Nothing but the text belongs in the answer: the listing below, copied exactly, without pictures.

[[ The input open ]]

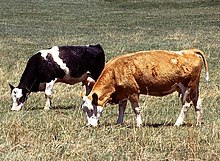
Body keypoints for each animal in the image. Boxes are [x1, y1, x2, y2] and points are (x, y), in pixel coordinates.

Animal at [81, 49, 209, 127]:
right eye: (84, 110)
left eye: (91, 109)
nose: (90, 125)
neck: (116, 71)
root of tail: (190, 51)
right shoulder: (123, 93)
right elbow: (121, 107)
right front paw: (119, 122)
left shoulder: (133, 92)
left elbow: (136, 109)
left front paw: (139, 124)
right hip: (195, 88)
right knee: (198, 103)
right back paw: (198, 123)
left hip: (187, 88)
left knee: (186, 105)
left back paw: (177, 123)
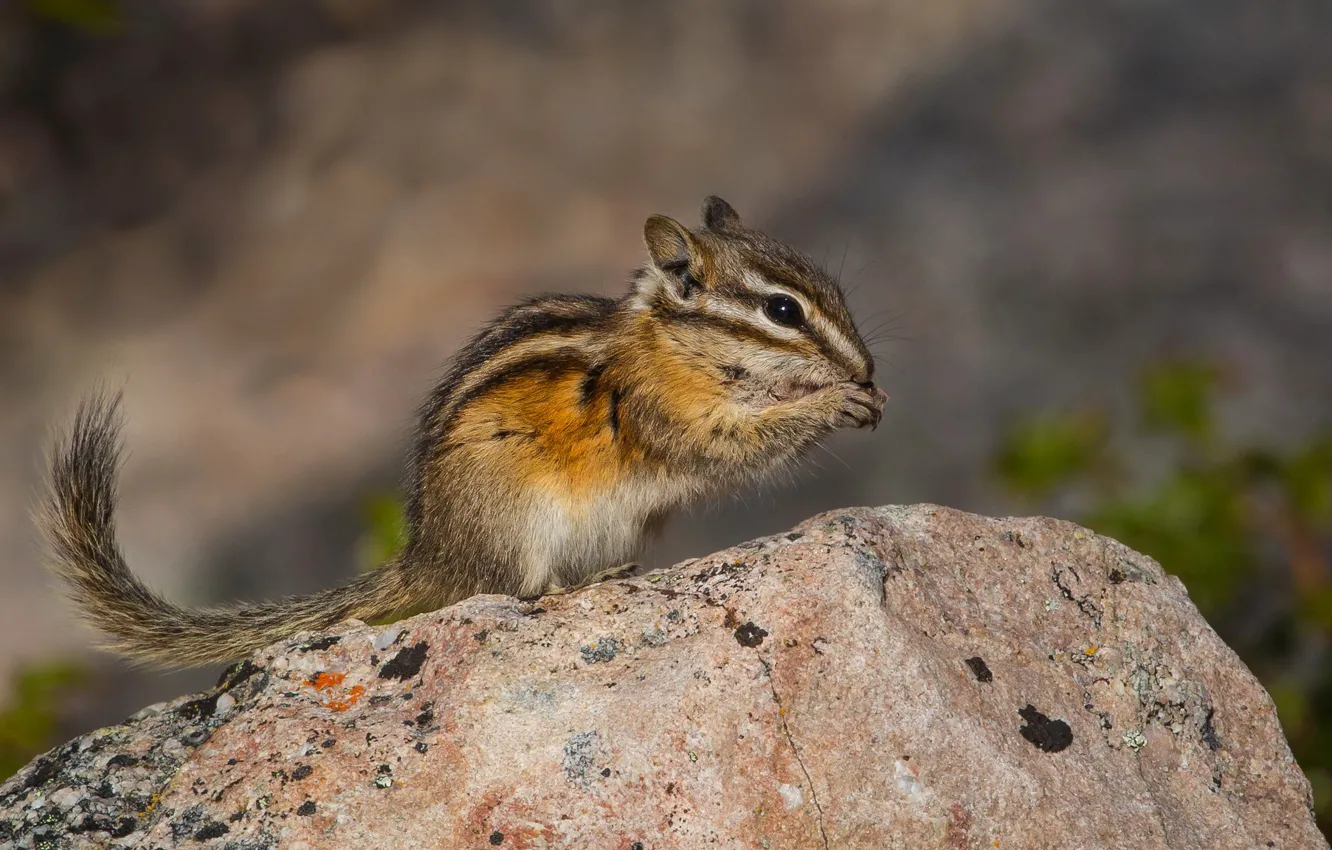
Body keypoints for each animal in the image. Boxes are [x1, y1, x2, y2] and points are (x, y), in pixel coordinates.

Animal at [40, 196, 887, 668]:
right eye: (783, 310)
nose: (868, 365)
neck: (674, 344)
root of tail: (429, 554)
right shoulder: (666, 412)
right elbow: (730, 444)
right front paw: (836, 403)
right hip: (517, 515)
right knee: (516, 591)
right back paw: (587, 583)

[[ The input closed ]]

■ **Task solution**:
Body keypoints for each animal in the image. Boxes are [x1, y1, x2, y2] and points are (x, y), in pixel coordinates.

Animal at [81, 49, 209, 127]:
right eye: (84, 110)
left eye: (91, 109)
nose: (90, 125)
neck: (116, 71)
root of tail: (190, 51)
right shoulder: (123, 93)
right elbow: (121, 107)
right front paw: (119, 122)
left shoulder: (133, 92)
left elbow: (136, 109)
left front paw: (139, 124)
right hip: (195, 88)
right knee: (198, 103)
right back paw: (198, 123)
left hip: (187, 88)
left knee: (186, 105)
left back paw: (177, 123)
Body keypoints for each animal in the image. Boxes are [x1, y1, x2, y2] and points are (x, y), in pixel coordinates.

Animal at [40, 196, 887, 668]:
right eye: (783, 310)
nose: (868, 365)
neck: (674, 344)
root of tail: (429, 554)
right shoulder: (666, 412)
right elbow: (730, 444)
right front paw: (836, 403)
right hip: (517, 515)
right knee: (516, 591)
right back paw: (587, 583)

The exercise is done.